You should look at the First Year Calendar for your school and see what it says about dorm pets. My university doesn't allow small fish tanks, let alone anything else alive. So some do and some don't. You can probably access it through the college website or by calling the residence office. IF you can have a 5g tank (some places, this is the largest they allow) you could either divide it and keep two fish or just bring the one. I agree though, if you want to rescue a betta you better have a plan for when you cannot keep it. Not everybody is as compassionate as we are about betta fish and if they can get a nice betta for cheaper than a pet store they will keep it in less-than-ideal conditions. Have a friend or family member ready to take the fish, but again this is not fair since YOU want the fish.
As for rescuing, there are some bettas in the store that are so far gone in terms of health they just won't make a recovery. Or the shock of having a too-clean tank will kill them. There are some members here who rescue bettas, revive them and re-home them but if you think locally, there might not be a lot of interest for the welfare of bettas. It's too common a thought for society that bettas LIKE dirty small ponds and most people don't want the trouble of cleaning a small tank once a week. So if you get into rescue, you'd better be prepared to keep the bettas long term if necessary.
Good luck though! This is an honorable thing you want to do.

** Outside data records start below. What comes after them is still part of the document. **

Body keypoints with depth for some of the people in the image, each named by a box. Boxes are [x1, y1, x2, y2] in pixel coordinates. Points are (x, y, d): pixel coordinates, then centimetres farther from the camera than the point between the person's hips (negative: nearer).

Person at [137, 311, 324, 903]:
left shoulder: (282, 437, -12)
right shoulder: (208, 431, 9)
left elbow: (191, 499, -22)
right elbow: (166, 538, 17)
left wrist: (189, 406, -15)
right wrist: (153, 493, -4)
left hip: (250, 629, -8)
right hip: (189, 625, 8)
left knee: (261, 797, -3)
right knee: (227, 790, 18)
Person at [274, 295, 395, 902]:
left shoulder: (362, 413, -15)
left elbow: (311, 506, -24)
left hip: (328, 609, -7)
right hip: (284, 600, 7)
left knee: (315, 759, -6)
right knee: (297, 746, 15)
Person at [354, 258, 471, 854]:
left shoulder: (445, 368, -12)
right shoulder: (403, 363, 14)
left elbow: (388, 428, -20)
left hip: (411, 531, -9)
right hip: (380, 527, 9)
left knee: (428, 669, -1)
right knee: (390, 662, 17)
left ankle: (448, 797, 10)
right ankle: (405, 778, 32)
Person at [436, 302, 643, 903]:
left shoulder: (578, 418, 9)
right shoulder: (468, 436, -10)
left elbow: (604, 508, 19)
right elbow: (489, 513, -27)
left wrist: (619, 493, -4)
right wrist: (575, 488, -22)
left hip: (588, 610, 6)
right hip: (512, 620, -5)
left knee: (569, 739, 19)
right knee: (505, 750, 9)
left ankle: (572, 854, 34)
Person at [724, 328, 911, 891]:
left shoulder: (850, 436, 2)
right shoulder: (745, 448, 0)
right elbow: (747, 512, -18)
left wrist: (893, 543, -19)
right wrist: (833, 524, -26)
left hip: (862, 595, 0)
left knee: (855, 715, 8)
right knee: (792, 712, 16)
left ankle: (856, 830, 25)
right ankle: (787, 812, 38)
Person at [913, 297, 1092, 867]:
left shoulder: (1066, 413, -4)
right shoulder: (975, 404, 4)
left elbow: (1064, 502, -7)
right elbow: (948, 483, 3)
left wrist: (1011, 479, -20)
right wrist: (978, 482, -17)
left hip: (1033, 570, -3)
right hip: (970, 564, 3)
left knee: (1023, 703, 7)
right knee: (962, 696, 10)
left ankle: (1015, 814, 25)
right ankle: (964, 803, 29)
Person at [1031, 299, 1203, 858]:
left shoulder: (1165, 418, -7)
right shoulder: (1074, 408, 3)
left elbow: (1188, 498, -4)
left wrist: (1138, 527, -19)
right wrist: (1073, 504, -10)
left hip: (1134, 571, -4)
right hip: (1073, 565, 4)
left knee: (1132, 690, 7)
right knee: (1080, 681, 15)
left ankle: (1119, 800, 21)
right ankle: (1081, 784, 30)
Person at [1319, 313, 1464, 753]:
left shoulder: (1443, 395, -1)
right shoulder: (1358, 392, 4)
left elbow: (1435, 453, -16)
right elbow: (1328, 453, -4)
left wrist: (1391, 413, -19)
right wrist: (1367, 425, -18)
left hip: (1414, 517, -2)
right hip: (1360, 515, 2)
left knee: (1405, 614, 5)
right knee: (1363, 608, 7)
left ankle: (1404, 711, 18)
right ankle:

Laki got that right. I rescued a betta not too long ago that was way too far gone. I didn't think he'd make it through the night, but I managed to get him to make it a little over a month. That's the thing with rescues...sometimes the best you can do is make their death as comfortable as possible. As sad sounding as that is, its the truth. The main reason for this is as Laki said, the majority of love for rescues goes more towards larger animals. No one really thinks about fish since they don't live as long, and most people don't think they have a personality.
Anyways, I would check my college. If it doesn't have it on their website, it wouldn't hurt to call.